Institutions bring them together.
Stable governance lets women leaders do well, allows young people to come up with new ideas in a responsible way, and lets social policy deal with new inequalities.
However, weak institutions make inequality worse and limit chances.
As CSW70 gathering gets underway, the African voice needs to stress how important it is to hold institutions accountable, including people of all ages, and to ensure that technology is fair.
The continent’s priorities aren’t just ideas; they are based on real problems like making sure elections are fair, changing the population, and going digital.

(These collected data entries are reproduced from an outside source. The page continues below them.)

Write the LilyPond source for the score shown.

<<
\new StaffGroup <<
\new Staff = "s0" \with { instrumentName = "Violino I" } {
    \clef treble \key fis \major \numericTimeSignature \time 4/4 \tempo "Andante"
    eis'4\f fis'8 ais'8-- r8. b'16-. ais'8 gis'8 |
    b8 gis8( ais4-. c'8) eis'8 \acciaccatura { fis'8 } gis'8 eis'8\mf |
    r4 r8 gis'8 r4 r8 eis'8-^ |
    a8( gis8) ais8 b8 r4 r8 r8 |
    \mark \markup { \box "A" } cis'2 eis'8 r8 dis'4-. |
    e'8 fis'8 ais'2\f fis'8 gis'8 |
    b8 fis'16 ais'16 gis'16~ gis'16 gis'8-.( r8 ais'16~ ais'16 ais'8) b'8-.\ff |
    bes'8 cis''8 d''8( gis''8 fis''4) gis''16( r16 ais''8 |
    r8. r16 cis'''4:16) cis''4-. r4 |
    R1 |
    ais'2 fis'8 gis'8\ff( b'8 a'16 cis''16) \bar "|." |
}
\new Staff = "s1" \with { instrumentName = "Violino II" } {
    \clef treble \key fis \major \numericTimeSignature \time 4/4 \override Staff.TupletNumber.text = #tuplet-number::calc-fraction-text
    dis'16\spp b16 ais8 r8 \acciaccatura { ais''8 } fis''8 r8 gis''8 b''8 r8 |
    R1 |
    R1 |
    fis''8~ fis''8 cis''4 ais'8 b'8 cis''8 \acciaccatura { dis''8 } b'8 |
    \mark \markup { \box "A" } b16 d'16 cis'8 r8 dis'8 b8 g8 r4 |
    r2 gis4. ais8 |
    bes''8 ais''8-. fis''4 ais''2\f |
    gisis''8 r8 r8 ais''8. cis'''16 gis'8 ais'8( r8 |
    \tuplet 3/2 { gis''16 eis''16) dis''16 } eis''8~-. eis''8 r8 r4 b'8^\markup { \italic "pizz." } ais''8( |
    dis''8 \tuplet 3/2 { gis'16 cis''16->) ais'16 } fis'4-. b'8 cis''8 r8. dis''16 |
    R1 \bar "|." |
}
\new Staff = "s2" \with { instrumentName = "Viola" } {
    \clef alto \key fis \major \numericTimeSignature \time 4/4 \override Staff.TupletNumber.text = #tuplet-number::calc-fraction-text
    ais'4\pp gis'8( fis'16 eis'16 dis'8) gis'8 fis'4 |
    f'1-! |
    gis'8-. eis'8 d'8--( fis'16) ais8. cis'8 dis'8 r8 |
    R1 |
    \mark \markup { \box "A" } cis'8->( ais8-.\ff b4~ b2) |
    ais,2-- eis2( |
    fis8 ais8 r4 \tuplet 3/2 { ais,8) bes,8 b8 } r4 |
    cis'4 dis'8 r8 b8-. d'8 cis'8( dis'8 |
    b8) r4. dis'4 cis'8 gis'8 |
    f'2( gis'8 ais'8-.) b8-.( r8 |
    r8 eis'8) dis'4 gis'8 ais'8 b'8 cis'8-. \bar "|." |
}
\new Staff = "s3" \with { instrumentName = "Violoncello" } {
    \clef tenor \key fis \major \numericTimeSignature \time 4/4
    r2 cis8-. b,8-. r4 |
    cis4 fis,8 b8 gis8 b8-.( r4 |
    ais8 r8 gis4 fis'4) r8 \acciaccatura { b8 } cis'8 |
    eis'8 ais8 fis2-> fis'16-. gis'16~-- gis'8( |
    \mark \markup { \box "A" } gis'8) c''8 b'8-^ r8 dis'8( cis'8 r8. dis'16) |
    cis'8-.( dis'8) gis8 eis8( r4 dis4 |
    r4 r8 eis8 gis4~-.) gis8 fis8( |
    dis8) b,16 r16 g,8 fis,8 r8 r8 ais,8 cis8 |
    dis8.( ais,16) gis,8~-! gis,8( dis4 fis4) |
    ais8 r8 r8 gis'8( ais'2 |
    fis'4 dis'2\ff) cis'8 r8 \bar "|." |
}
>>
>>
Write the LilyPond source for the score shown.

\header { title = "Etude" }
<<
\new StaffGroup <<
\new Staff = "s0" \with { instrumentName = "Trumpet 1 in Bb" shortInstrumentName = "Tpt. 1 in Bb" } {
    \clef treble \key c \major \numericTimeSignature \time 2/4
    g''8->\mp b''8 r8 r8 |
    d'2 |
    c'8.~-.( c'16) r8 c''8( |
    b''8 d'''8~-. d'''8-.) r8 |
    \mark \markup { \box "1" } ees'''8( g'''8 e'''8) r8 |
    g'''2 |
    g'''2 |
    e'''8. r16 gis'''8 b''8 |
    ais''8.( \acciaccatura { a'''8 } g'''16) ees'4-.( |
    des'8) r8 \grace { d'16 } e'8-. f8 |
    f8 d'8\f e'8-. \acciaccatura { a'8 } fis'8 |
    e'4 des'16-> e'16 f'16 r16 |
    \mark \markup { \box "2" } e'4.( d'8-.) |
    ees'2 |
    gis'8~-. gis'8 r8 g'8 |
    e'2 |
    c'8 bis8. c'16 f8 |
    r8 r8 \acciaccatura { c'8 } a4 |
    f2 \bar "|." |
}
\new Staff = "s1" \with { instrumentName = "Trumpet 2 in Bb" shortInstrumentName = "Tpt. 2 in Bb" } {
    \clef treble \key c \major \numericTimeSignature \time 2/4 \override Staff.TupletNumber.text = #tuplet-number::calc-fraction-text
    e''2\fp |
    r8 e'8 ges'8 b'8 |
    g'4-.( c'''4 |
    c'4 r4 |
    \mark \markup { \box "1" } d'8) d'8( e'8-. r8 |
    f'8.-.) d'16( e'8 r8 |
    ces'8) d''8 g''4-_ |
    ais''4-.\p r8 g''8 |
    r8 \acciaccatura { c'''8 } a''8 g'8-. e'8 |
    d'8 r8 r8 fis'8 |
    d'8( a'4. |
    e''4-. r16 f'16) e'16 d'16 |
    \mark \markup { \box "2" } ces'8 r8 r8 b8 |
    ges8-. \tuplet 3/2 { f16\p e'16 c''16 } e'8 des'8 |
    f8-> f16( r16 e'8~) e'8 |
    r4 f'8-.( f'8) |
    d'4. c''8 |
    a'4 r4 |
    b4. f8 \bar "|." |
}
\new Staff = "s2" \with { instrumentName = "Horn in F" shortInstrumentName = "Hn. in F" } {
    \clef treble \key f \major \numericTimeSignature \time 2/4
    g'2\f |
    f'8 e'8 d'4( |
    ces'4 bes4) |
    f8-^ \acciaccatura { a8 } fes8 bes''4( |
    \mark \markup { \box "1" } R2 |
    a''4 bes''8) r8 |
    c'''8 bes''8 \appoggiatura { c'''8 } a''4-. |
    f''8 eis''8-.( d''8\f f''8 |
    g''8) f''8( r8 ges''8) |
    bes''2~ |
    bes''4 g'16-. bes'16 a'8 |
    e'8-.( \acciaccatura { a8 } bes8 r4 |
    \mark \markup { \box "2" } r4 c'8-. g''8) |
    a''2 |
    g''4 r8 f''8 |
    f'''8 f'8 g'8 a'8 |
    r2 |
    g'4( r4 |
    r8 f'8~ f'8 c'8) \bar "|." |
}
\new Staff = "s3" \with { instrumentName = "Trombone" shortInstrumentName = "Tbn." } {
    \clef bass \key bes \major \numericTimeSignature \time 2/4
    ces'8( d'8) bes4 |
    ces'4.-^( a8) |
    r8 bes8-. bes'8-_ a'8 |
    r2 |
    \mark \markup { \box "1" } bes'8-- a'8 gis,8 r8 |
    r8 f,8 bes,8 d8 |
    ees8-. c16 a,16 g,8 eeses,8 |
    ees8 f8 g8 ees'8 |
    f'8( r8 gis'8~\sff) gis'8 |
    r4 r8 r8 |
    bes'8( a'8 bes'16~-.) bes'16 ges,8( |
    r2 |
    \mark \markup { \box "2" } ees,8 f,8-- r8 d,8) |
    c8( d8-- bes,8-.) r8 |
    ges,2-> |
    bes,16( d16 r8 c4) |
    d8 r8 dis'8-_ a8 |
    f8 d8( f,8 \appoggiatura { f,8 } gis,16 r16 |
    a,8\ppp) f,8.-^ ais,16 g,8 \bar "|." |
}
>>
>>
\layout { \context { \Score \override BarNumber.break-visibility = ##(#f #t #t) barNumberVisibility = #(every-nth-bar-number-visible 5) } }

Changes in gender roles in Africa will be more than just symbolic.
Also, how deep institutions are, how ready they are for new technology, and how open their social policies are all play a role.
Namibia’s stable democracy is an example of what structured inclusion can do.
The continent’s experience shows us that we need reliable institutions to protect progress.
In New York, the focus should change from representation to resilience.
We need to build systems that help people of all genders and ages become leaders, come up with new ideas, and have more opportunities.
The work ahead is hard, but it is based on facts, guided by continental political and economic commitments, and shaped by Africa’s greatest asset: her young people.